Biographical information
She was born in Corfu in 1821 and she was the daughter of Dimitrios Alvanas and Aikaterini Palatianou. She had four more brothers and sisters, Leonidas, Friderikos, Nina and Sada. Being still a minor, she was adopted by her mother's sister and her husband, major general Sir Frederick Adam, who at that time served as commissioner of the British Empire in the Ionian Islands. After receiving a primary education in her home country, she followed her foster family in India where Adam had been transferred. Later, she went to Rome where she met the Greek painter Georgios Miniatis, with whom she got married in 1844. She made several trips to Europe until 1846, when she settled with her husband in Florence. There, she joined the artistic and intellectual circles of the city and she had intensified her work on letters, achieving to gain the admiration of many famous personalities of that time.

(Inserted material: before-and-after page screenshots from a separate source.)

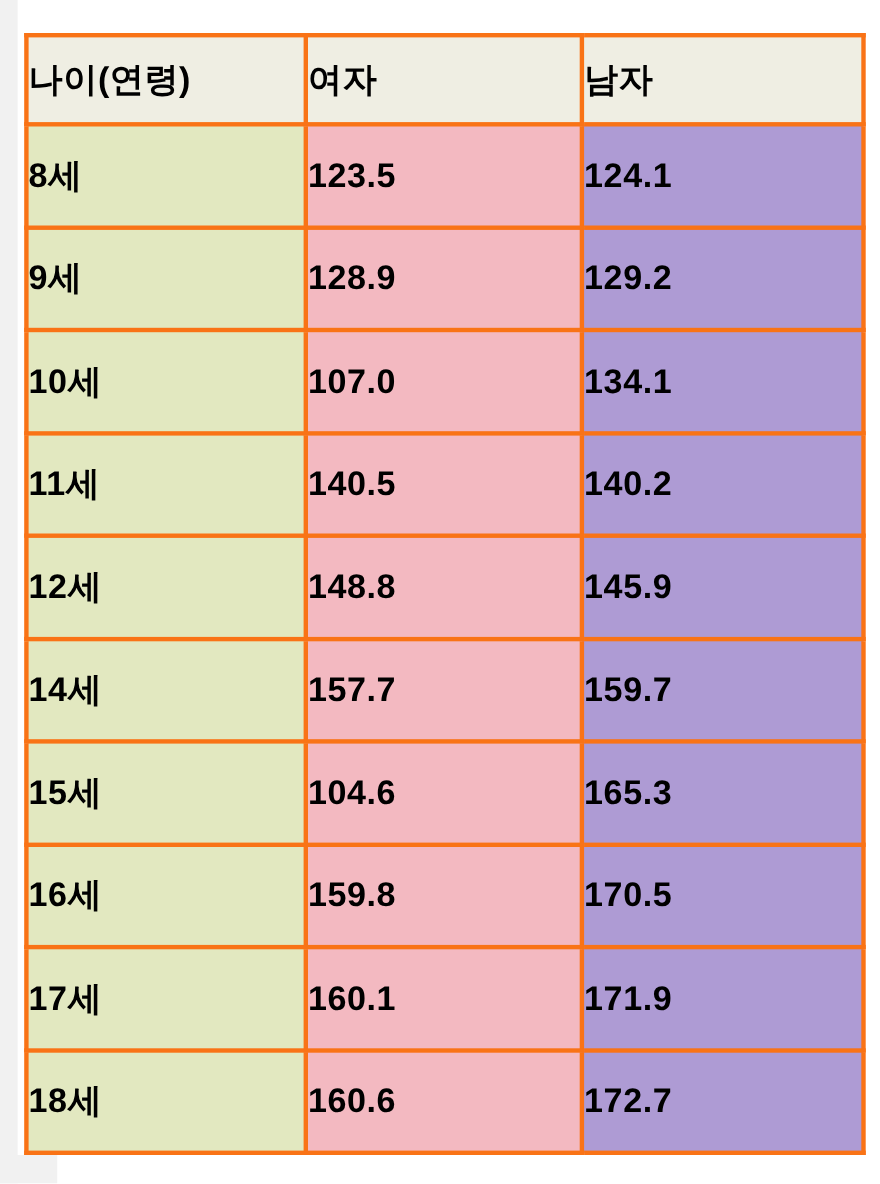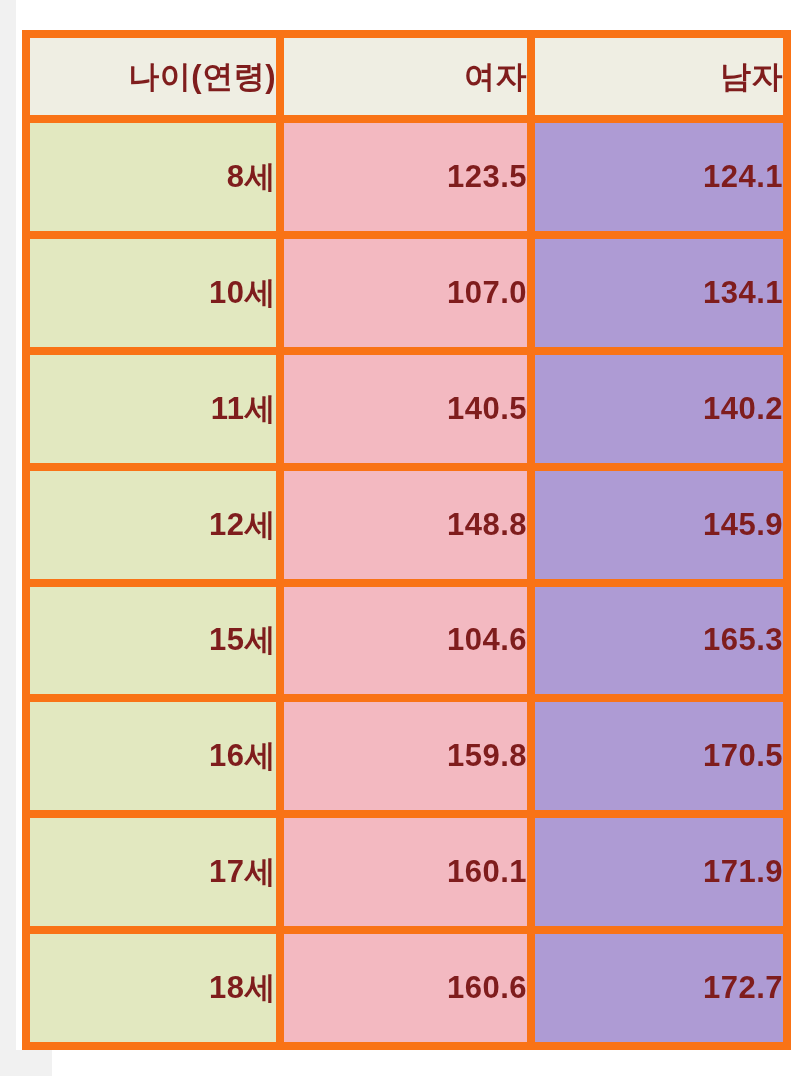--- a/index.html
+++ b/index.html
@@ -46,25 +46,25 @@
 
   table.height-table {
     border-collapse: collapse;
     width: 761px;
     height: 1020px;
     table-layout: fixed;
   }
 
   table.height-table td,
   table.height-table th {
-    border: 8px solid #f97316;
-    text-align: right;
+    border: 4px solid #f97316;
+    text-align: left;
     vertical-align: middle;
     font-weight: bold;
-    color: #7f1d1d;
+    color: #000000;
     padding: 0;
     letter-spacing: 0.5px;
   }
 
   
   col.col-age    { width: 254px; }
   col.col-female { width: 251px; }
   col.col-male   { width: 256px; }
 
   thead th {
@@ -110,33 +110,43 @@
         <th>남자</th>
       </tr>
     </thead>
     <tbody id="table-body">
         <tr>
           <td class="age-cell">8세</td>
           <td class="female-cell">123.5</td>
           <td class="male-cell">124.1</td>
         </tr>
         <tr>
+          <td class="age-cell">9세</td>
+          <td class="female-cell">128.9</td>
+          <td class="male-cell">129.2</td>
+        </tr>
+        <tr>
           <td class="age-cell">10세</td>
           <td class="female-cell">107.0</td>
           <td class="male-cell">134.1</td>
         </tr>
         <tr>
           <td class="age-cell">11세</td>
           <td class="female-cell">140.5</td>
           <td class="male-cell">140.2</td>
         </tr>
         <tr>
           <td class="age-cell">12세</td>
           <td class="female-cell">148.8</td>
           <td class="male-cell">145.9</td>
+        </tr>
+        <tr>
+          <td class="age-cell">14세</td>
+          <td class="female-cell">157.7</td>
+          <td class="male-cell">159.7</td>
         </tr>
         <tr>
           <td class="age-cell">15세</td>
           <td class="female-cell">104.6</td>
           <td class="male-cell">165.3</td>
         </tr>
         <tr>
           <td class="age-cell">16세</td>
           <td class="female-cell">159.8</td>
           <td class="male-cell">170.5</td>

She died in 1887 in Livorno. Her body was moved to Florence where it was buried. From her marriage with Georgios Miniatis, she had two daughters, Eleni, who died in childhood, and Aspasia, who dealt with painting.
Works
Margarita Miniati is recognized as a multilingual and erudite personality and one of the most important scholars of her time. From 1857 she began her collaboration with the newspaper Hemerisia Nea of London and from 1860 she began to cooperate with several Italian publications. She wrote numerous works in Italian, English and French . In 1865 she published in English her study about "Dante and his time." In the next years other works followed such as "Historical outlines of intellectual and artistic relations of Italy with the Byzantine Empire" (1869), "Correggio, his life and his work" (1881), etc.